== TEXT BLOCK ==

The People Elsewhere




The People Elsewhere is a vivid tableau of time and place, and an ode to the ethnic richness of Myanmar.

'Over Red Ruby cigarettes, Sayar gave me a copy of an A to Z biography of Burmese-language writers he had edited, and my thoughts drifted to writers elsewhere . . .’

In a five year journey all across Myanmar, Lucas Stewart travels from Yangon in the south to the northern limits of Kachin State in search of the literary luminaries of the country’s recent past. He bonds with censored and jailed writers, poets, publishers and booksellers, recording their stories of heritage and resilience. In his conversations with students at an Aung San Suu Kyi rally or sharing stories with a Kayah farmer in his village house, the long-suppressed literatures and languages of minorities such as the Chin, Kachin, Shan and others shine through.

The People Elsewhere is a vivid tableau of time and place, and an ode to the ethnic richness of Myanmar.

== WHAT YOU WILL DO ==
1. According to the book description, how long does Lucas Stewart's journey across Myanmar last?
2. Write the lines from the records that name clocks with changed times as a numbered list, leaving the pictures out.
The book description and the records are unrelated material.

== EXTRACTED RECORDS ==
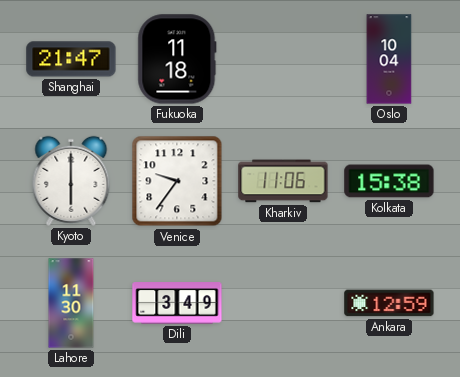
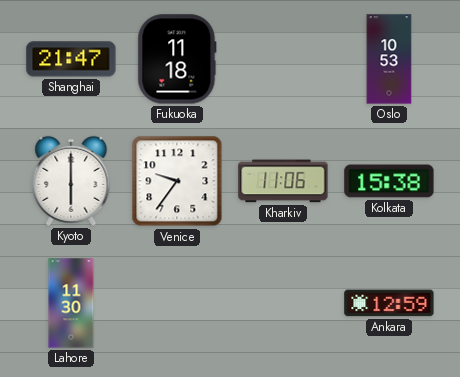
Oslo: 10:04 -> 10:53
Dili: 3:49 -> none
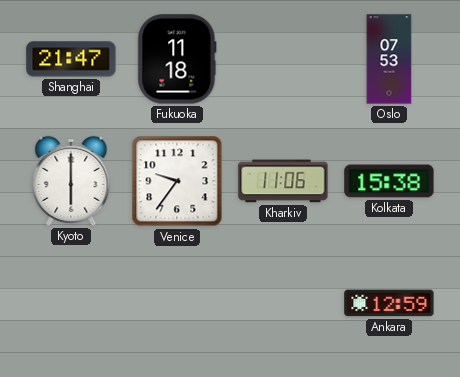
Oslo: 10:53 -> 07:53
Lahore: 11:30 -> none
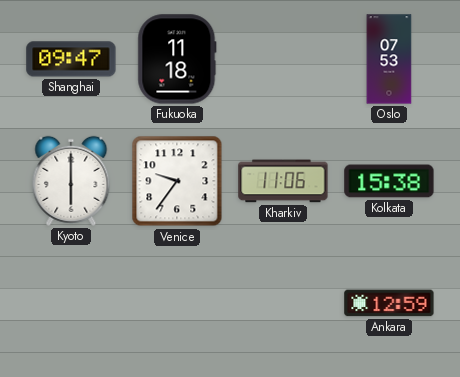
Shanghai: 21:47 -> 09:47
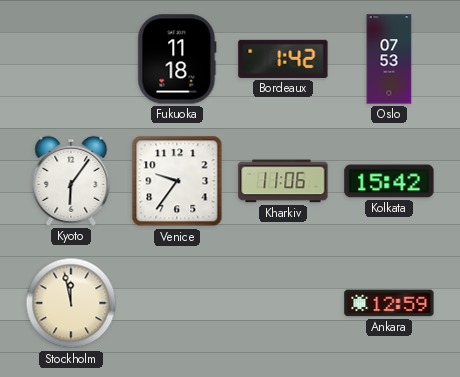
Shanghai: 09:47 -> none
Bordeaux: none -> 1:42
Kyoto: 6:00 -> 6:06
Kolkata: 15:38 -> 15:42
Stockholm: none -> 11:58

== ANSWERS BY TASK ==
1. Five years.

2.
1. Oslo: 10:04 -> 10:53
2. Dili: 3:49 -> none
3. Oslo: 10:53 -> 07:53
4. Lahore: 11:30 -> none
5. Shanghai: 21:47 -> 09:47
6. Shanghai: 09:47 -> none
7. Bordeaux: none -> 1:42
8. Kyoto: 6:00 -> 6:06
9. Kolkata: 15:38 -> 15:42
10. Stockholm: none -> 11:58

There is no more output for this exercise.